Im trying to read parque file from S3 using akka streams following the official doc but I am getting this error
java.io.IOException: No FileSystem for scheme: s3a
this is the code that triggered that exception. I will highly appreciate any clue/example of how should I do it correctly
val path = s"s3a://bucketName/path/to/foo/part-00000-656418ee-7cc0-42ee-93e-aaa69ee6f916.c000.snappy.parquet"
val conf: Configuration = new Configuration()
conf.setBoolean(AvroReadSupport.AVRO_COMPATIBILITY, true)
val file = HadoopInputFile.fromPath(new Path(path), conf)

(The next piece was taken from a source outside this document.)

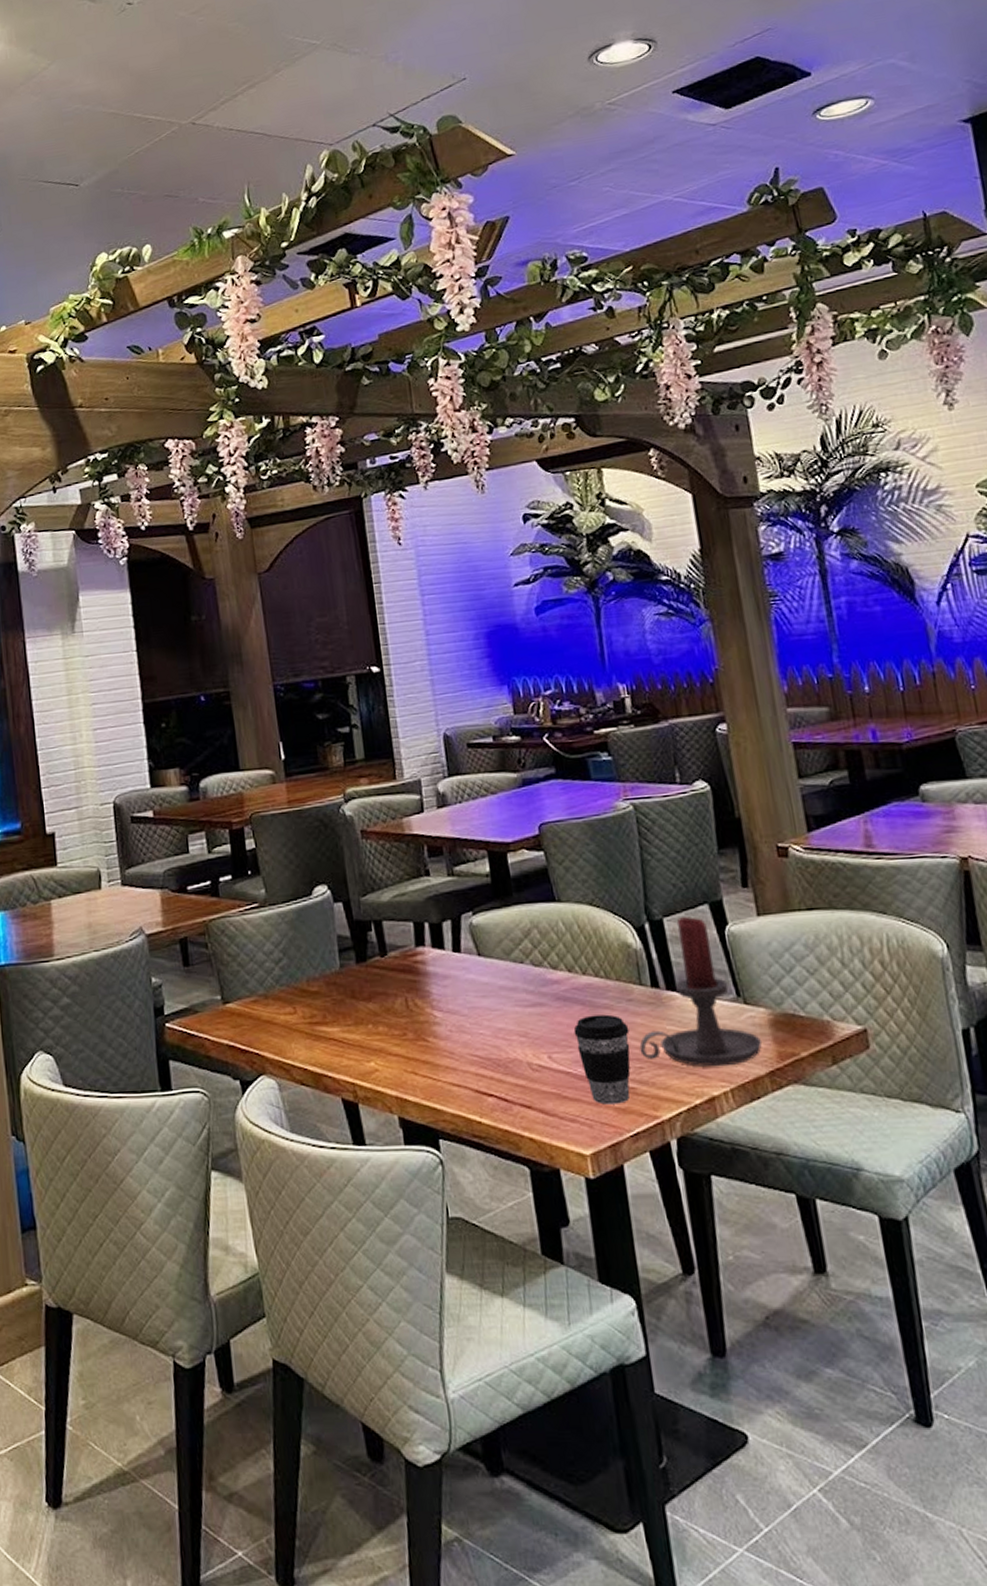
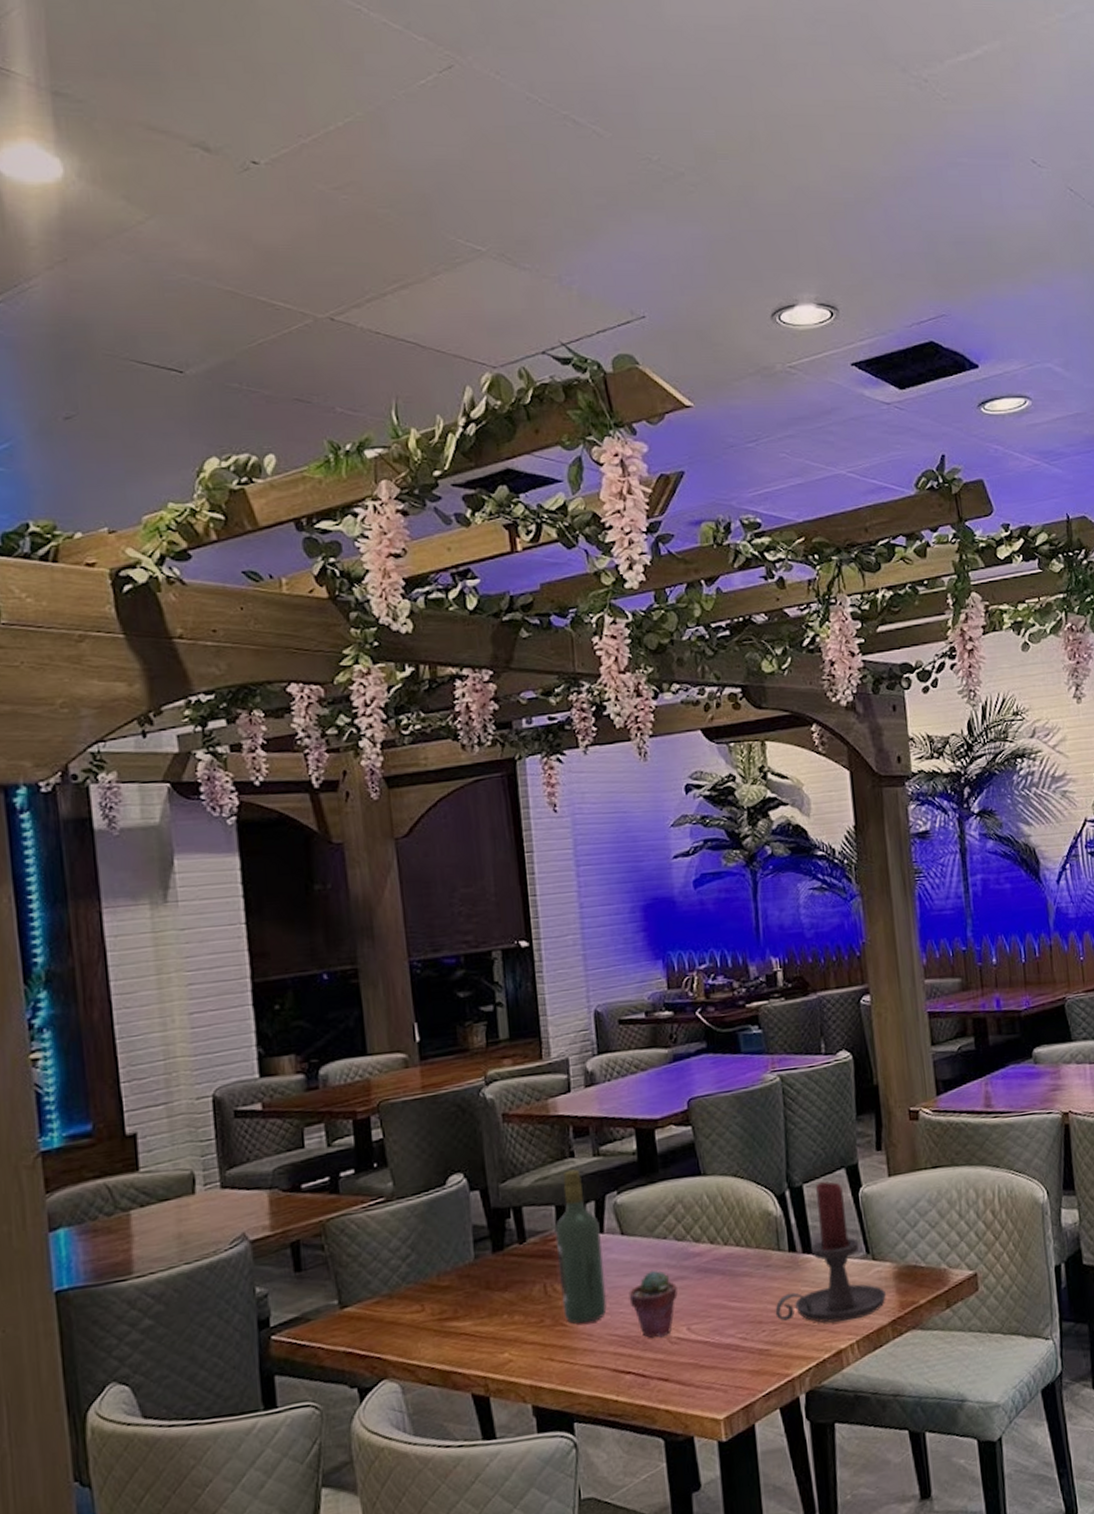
wine bottle: none [413,888,467,1041] -> present [554,1169,607,1324]
potted succulent: none [487,994,537,1063] -> present [628,1270,678,1338]
coffee cup: present [573,1014,631,1105] -> none [713,1281,767,1369]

val reader: ParquetReader[GenericRecord] =
AvroParquetReader.builder[GenericRecord](file).withConf(conf).build()
//should read the file lines here but not there yet ...
You are most likely missing hadoop-aws
lib on your classpath.
Have a look here: https://hadoop.apache.org/docs/current/hadoop-aws/tools/hadoop-aws/index.html
And also this SO gives some more details how to setup credentials for access to S3: How do I configure S3 access for org.apache.parquet.avro.AvroParquetReader?
Once you have AvroParquetReader
correctly initialized, then you can create Akka Stream's Source
out of it as per the Alpakka Avro Parquet doc (https://doc.akka.io/docs/alpakka/current/avroparquet.html#source-initiation)